• **How to complete this task**
In the passage about King Binnya Dhammaraza's reign, whom did Ran offer to Thihathu in a marriage alliance during the siege of Dagon?

But the appeasement did not work. While Kyan was satisfied, and moved to Martaban, Ran wanted more. The crown prince still had the support of a court faction, and harbored ambitions to be king. As soon as Kyan left for Martaban, Ran brazenly occupied Dala and Dagon, which belonged to the Pegu province. According to Phayre, Ran's "ungrateful conduct" was a result of the king being hamstrung by various court factions. Before the eve of Ava's dry season invasion, Ran actually controlled the most territory—the entire Irrawaddy delta as well as the southern Pegu province—while the king controlled just around the capital. (Ran was also in control of Tharrawaddy, a territory claimed by Ava.)

===Second Ava invasion===
Indeed, Dhammaraza did not have a country to defend when Ava invaded in November/December 1422. It was Ran's delta region that 14,000-strong Ava forces led by Gen. Thado and Prince Min Nyo invaded by land and river. Ran's forces were no match for more numerous Ava forces, which quickly seized the entire delta and Dala. Ran fell back to defend from his last possession at Dagon, which was heavily fortified. A month into the siege, in January 1423, Ran proposed a marriage alliance by offering his younger sister Shin Saw Pu to Thihathu. He also acknowledged Ava's control of Tharrawaddy. At Ava, Thihathu accepted the offer, and sailed down the Irrawaddy with 7000 more troops. After the marriage between Thihathu and Shin Saw Pu at Dagon, Ava forces withdrew.

===Aftermath===
In all, Dhammaraza was a total bystander in the affairs with Ava. The king remained at the capital only with nominal authority. The stalemate went on for about another year and a half. After a reign of about three years, the king died, apparently poisoned by one of his queens. The poisoning may have been "instigated, it is supposed, by Binnya Ran", who succeeded. Binnya Dhammaraza was 31 (in his 32nd year).

==Family==
Not much is known about the king's immediate family. One of his consorts was Mi Ta-Lat, daughter Governor–General Smin Awa Naing. He and Ta-Lat had been married at least since 1415. He had a son, King Binnya Kyan (r. 1451–1453).

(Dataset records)
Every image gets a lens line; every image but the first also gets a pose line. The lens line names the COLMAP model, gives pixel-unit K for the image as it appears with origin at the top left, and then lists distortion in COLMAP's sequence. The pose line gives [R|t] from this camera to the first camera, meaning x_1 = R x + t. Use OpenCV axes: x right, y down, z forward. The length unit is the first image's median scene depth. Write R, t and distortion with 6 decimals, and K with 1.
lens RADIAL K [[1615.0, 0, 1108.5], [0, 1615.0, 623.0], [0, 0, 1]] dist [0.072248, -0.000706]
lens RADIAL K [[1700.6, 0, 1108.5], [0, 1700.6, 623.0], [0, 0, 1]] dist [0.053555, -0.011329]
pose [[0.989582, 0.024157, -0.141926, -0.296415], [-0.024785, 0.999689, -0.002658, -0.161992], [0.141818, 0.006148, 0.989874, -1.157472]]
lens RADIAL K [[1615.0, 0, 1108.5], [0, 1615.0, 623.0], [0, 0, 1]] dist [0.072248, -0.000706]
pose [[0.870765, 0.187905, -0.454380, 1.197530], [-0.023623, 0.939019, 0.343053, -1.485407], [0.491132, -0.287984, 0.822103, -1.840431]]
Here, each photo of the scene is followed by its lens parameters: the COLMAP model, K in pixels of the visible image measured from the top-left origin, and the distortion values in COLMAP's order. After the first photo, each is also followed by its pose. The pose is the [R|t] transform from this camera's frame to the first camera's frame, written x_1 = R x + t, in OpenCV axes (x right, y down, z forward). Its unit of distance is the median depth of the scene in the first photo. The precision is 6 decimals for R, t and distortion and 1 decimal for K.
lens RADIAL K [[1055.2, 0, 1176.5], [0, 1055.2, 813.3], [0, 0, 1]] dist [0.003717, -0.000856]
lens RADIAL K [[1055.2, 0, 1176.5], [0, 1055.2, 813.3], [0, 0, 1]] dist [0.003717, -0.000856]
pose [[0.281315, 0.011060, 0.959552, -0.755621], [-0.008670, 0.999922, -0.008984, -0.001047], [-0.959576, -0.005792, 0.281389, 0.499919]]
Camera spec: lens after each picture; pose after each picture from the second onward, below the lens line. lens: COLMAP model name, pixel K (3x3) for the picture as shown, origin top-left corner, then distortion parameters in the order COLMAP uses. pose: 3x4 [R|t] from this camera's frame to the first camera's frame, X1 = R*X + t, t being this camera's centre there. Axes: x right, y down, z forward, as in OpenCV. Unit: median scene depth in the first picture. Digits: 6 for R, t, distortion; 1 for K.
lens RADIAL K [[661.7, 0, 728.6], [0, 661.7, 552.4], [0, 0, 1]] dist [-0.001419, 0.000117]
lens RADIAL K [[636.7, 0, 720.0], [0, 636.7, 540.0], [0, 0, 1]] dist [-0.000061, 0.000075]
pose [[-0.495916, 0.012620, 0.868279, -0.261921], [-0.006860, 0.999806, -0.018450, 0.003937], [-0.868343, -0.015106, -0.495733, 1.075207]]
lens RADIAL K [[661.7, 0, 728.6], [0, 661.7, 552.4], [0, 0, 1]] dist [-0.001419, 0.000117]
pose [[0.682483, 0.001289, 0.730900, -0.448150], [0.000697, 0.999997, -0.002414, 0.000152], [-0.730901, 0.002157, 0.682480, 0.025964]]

• **Completed task**
His younger sister, Shin Saw Pu.